Hi @pmdy,
We try to reply to the community questions ASAP.
Anyway I changed a little the DDL sharing dictionaries of the text columns you are using to do the semi join and the query is performing margially better (256ms instead of 400ms on a GTX 1050ti using GPU mode and a quad core i7 on CPU mode)
the modified DDL is
CREATE TABLE nyc_trees_2015_683k_sd (
created_at DATE ENCODING DAYS(16),
tree_id TEXT ENCODING NONE,
block_id TEXT ENCODING DICT(32),
the_geom TEXT ENCODING NONE,
tree_dbh SMALLINT,
stump_diam SMALLINT,
curb_loc TEXT ENCODING DICT(8),
status TEXT ENCODING DICT(8),
health TEXT ENCODING DICT(8),
spc_latin TEXT ENCODING DICT(8),
spc_common TEXT ENCODING DICT(8),
steward TEXT ENCODING DICT(8),
guards TEXT ENCODING DICT(8),
sidewalk TEXT ENCODING DICT(8),
user_type TEXT ENCODING DICT(8),
problems TEXT ENCODING DICT(8),
root_stone TEXT ENCODING DICT(8),
root_grate TEXT,
root_other TEXT,
trnk_wire TEXT ENCODING DICT(8),
trnk_light TEXT ENCODING DICT(8),
trnk_other TEXT ENCODING DICT(8),
brnch_ligh TEXT ENCODING DICT(8),
brnch_shoe TEXT ENCODING DICT(8),
brnch_othe TEXT ENCODING DICT(8),
address TEXT ENCODING DICT(32),
zipcode TEXT ENCODING DICT(8),
zip_city TEXT ENCODING DICT(8),
cb_num TEXT ENCODING DICT(8),
borocode TEXT ENCODING DICT(8),
boroname TEXT ENCODING DICT(8),
cncldist TEXT ENCODING DICT(8),
st_assem TEXT ENCODING DICT(8),
st_senate TEXT ENCODING DICT(8),
nta TEXT ENCODING DICT(8),
nta_name TEXT ENCODING DICT(8),
boro_ct TEXT ENCODING DICT(16),
state TEXT ENCODING DICT(8),
latitude FLOAT,
longitude FLOAT,
x_sp FLOAT,
y_sp FLOAT,
SHARED DICTIONARY (root_grate) REFERENCES nyc_trees_2015_683k(root_stone),
SHARED DICTIONARY (root_other) REFERENCES nyc_trees_2015_683k(root_stone));
to reload the table an IAS is quite fast
insert into nyc_trees_2015_683k_sd select * from nyc_trees_2015_683k;
probably it would be better to share dictionaries of trnk and brnch too.

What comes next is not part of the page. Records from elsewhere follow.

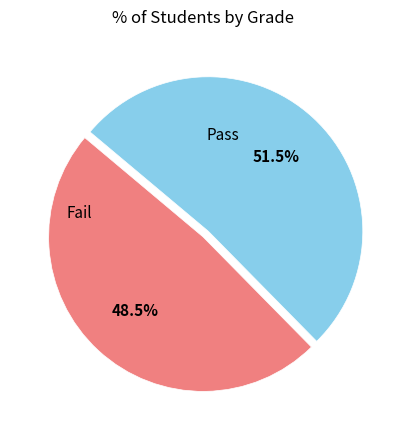

Is there a majority slice in this chart?

Yes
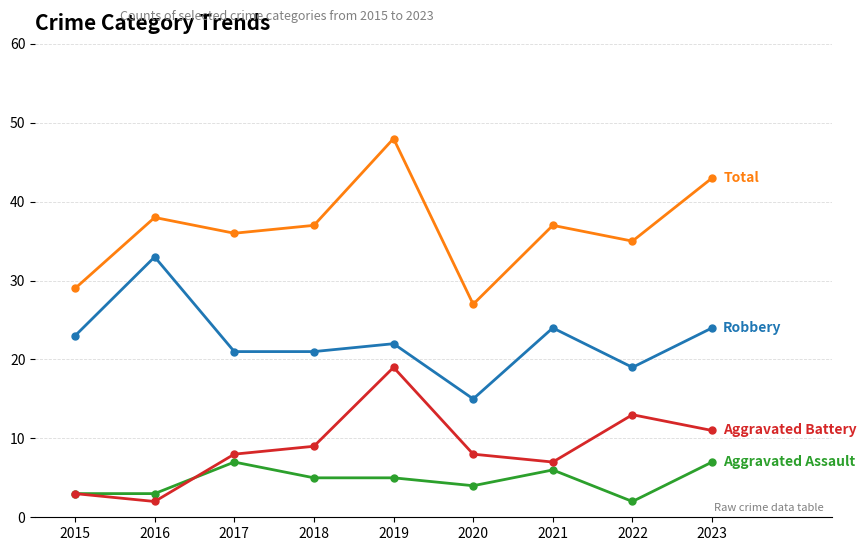

What is the total value across all series at 2016?

76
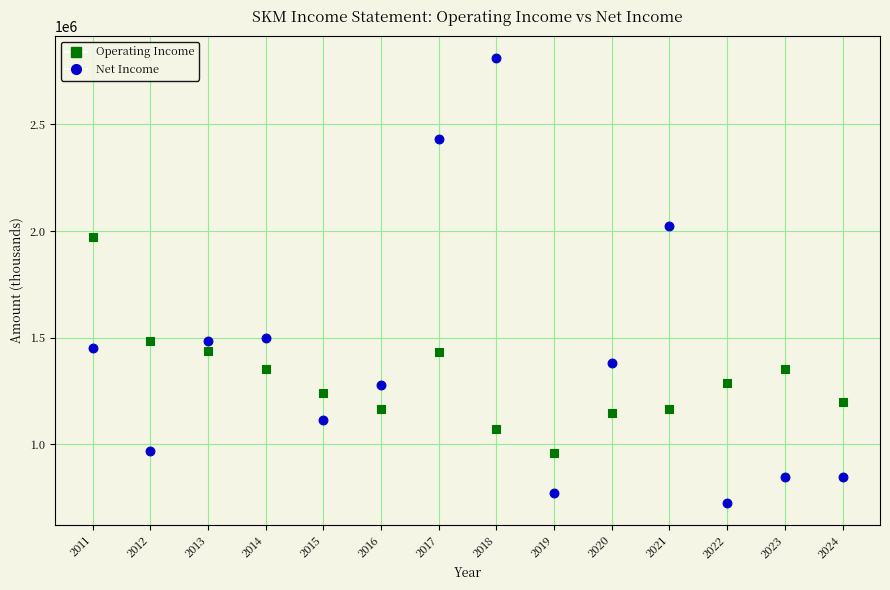

Across all data points, what is the range of Y values (max minus min)?

2084200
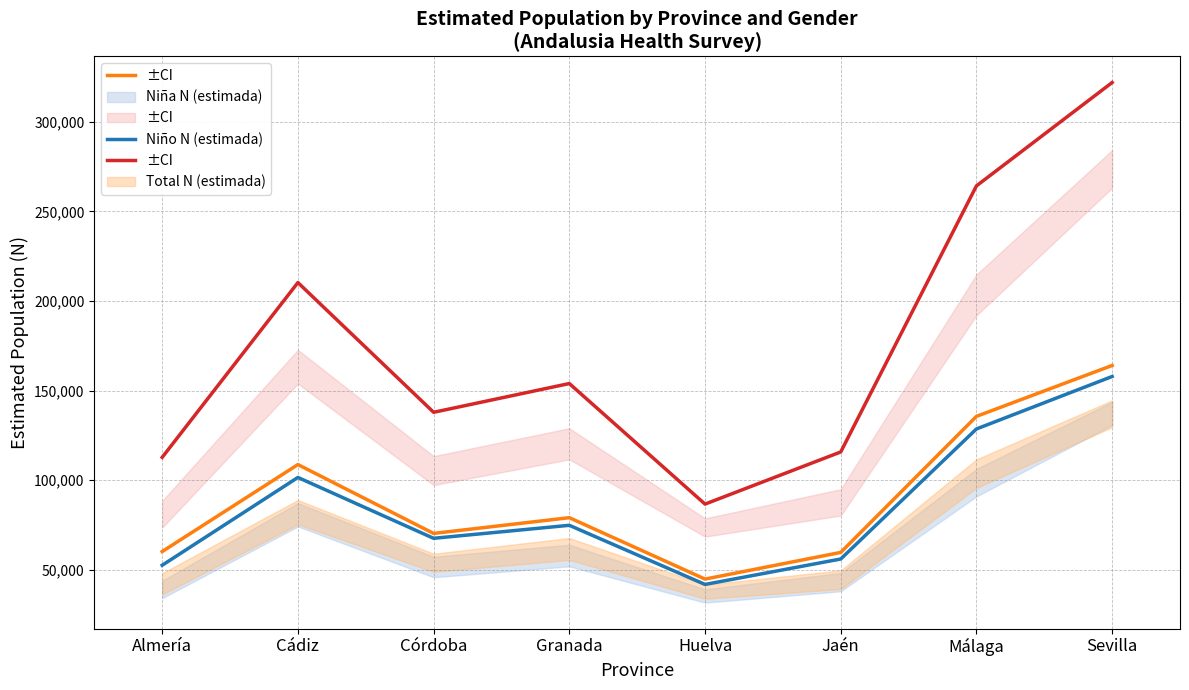

At which category is the sum across all series the highest?

Sevilla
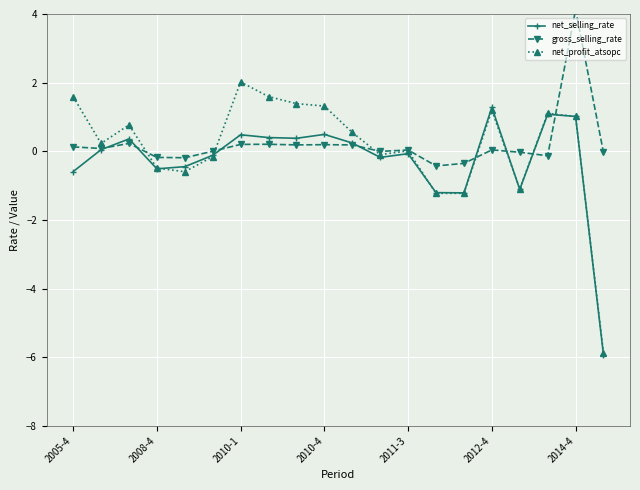

True or false: net_profit_atsopc has a value of 1.6 at 2005-4.

True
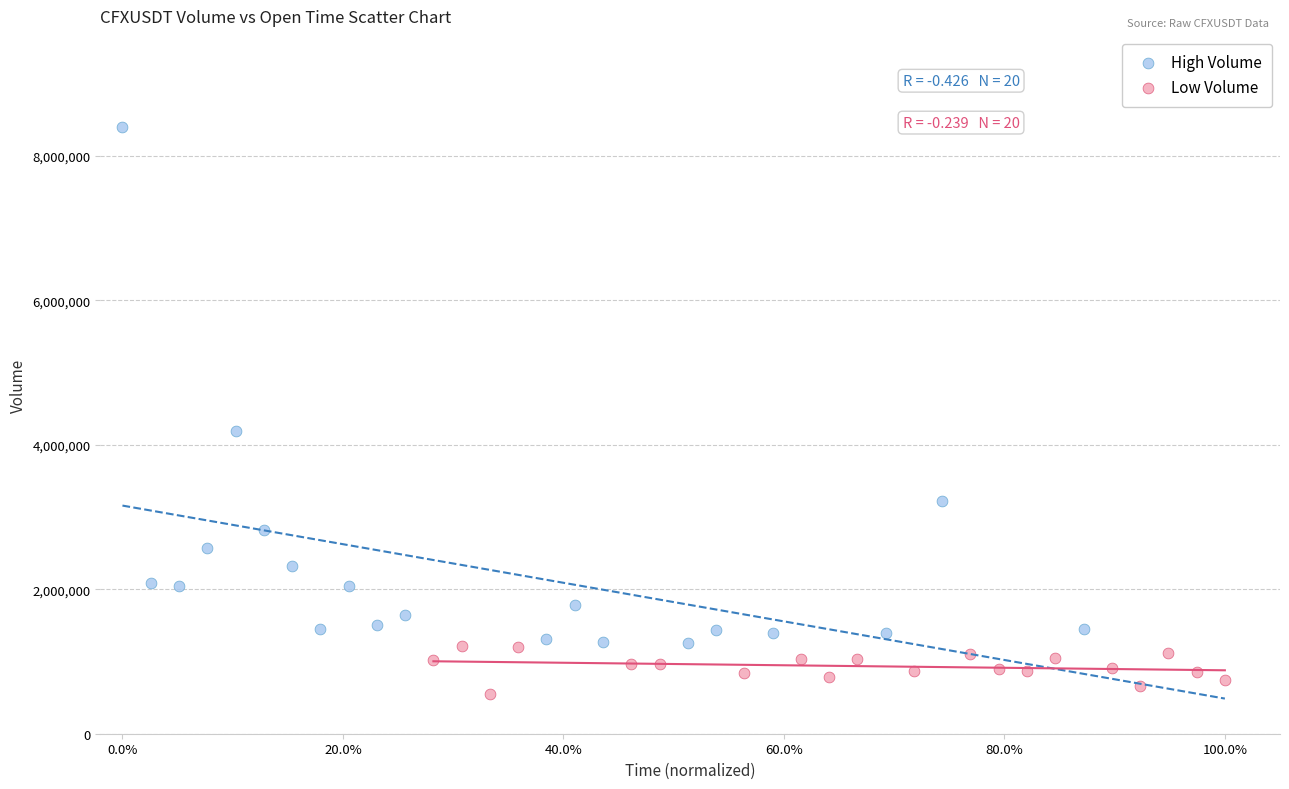

Which series has the largest Y range (max minus min)?

High Volume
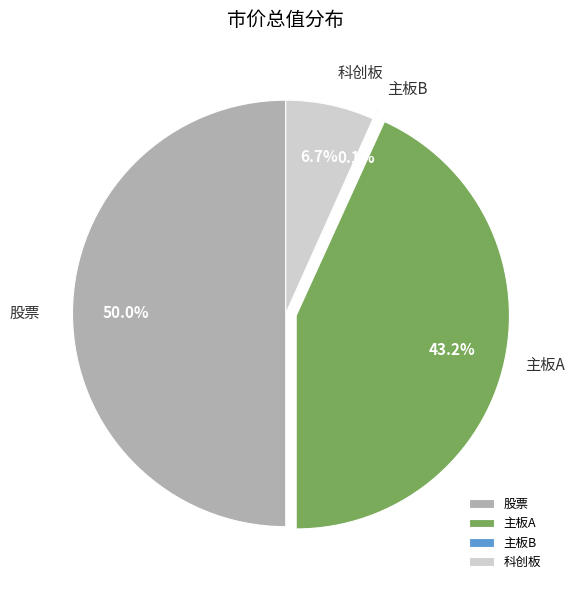

Which slice is the largest?

股票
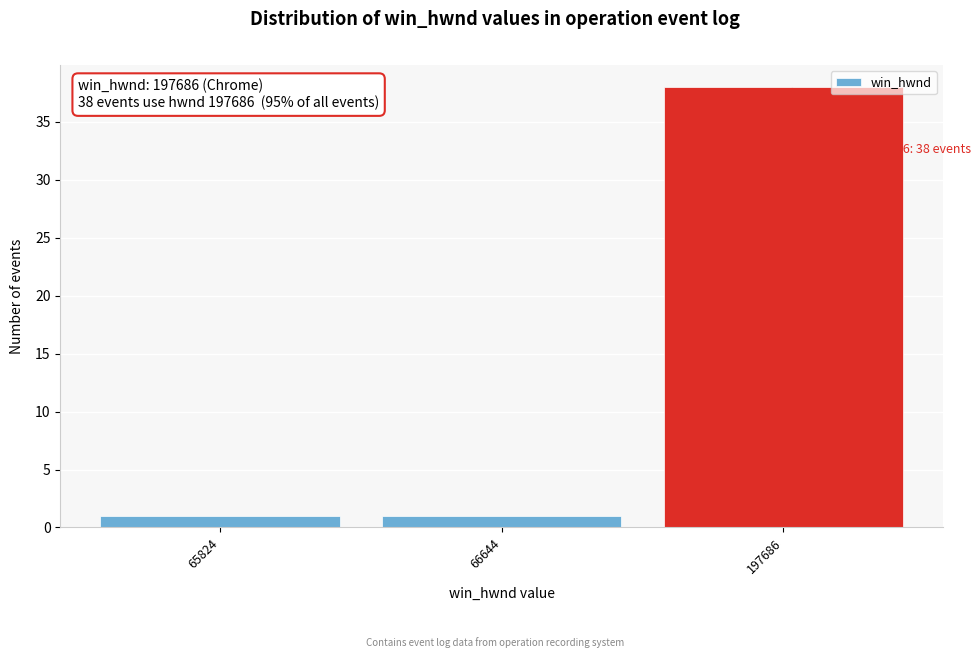

Reading right to left, transcribe all the data shown in this chart.

38	1	1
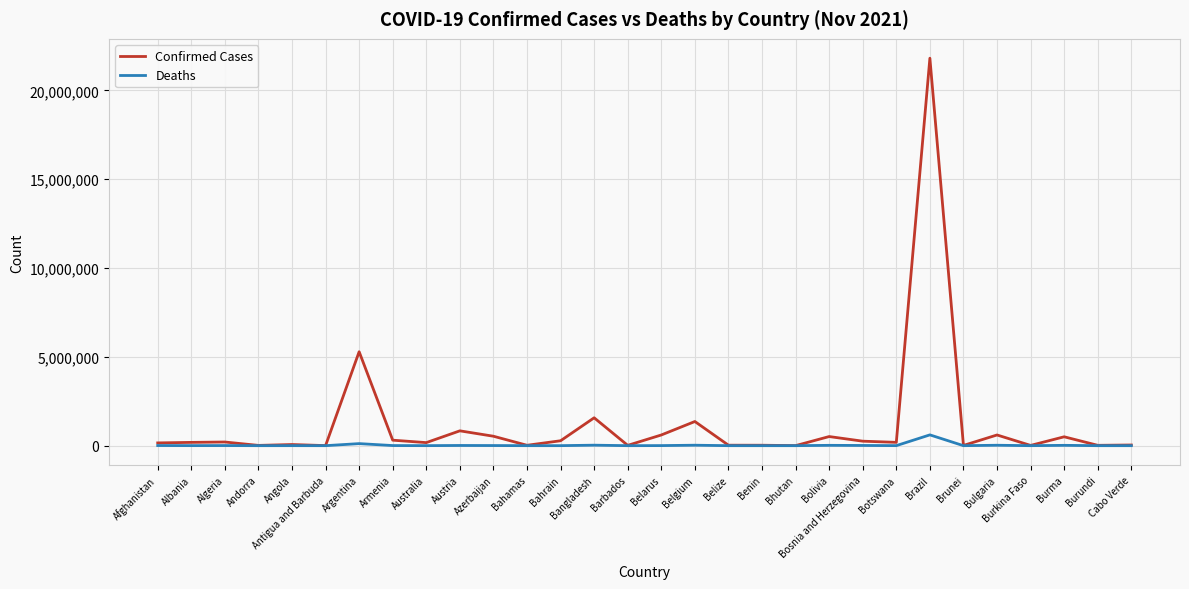

Which series has the largest range (max minus min)?

Confirmed Cases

You can read about shared dictionaries here
to further speed-up the query (but I haven’t checked the results in full), I re-wrote the query against the dictionary shared table (It’s not going to work on the original table) this way
select
ma.block_id,
(
select
avg(mac.latitude)
from
nyc_trees_2015_683k_sd as mac
where (
KEY_FOR_STRING( mac.root_grate) = KEY_FOR_STRING(ma.root_stone)
or KEY_FOR_STRING(mac.root_grate) = KEY_FOR_STRING(ma.root_other)
)
) as test
from nyc_trees_2015_683k_sd as ma
the key is the use of KEY_FOR_STRING function against the dictionary encoded strings used for the semi-join.
rewriting the query
now the query is returning back in 70-110ms.
If you need further assistance, please ask.
Have fun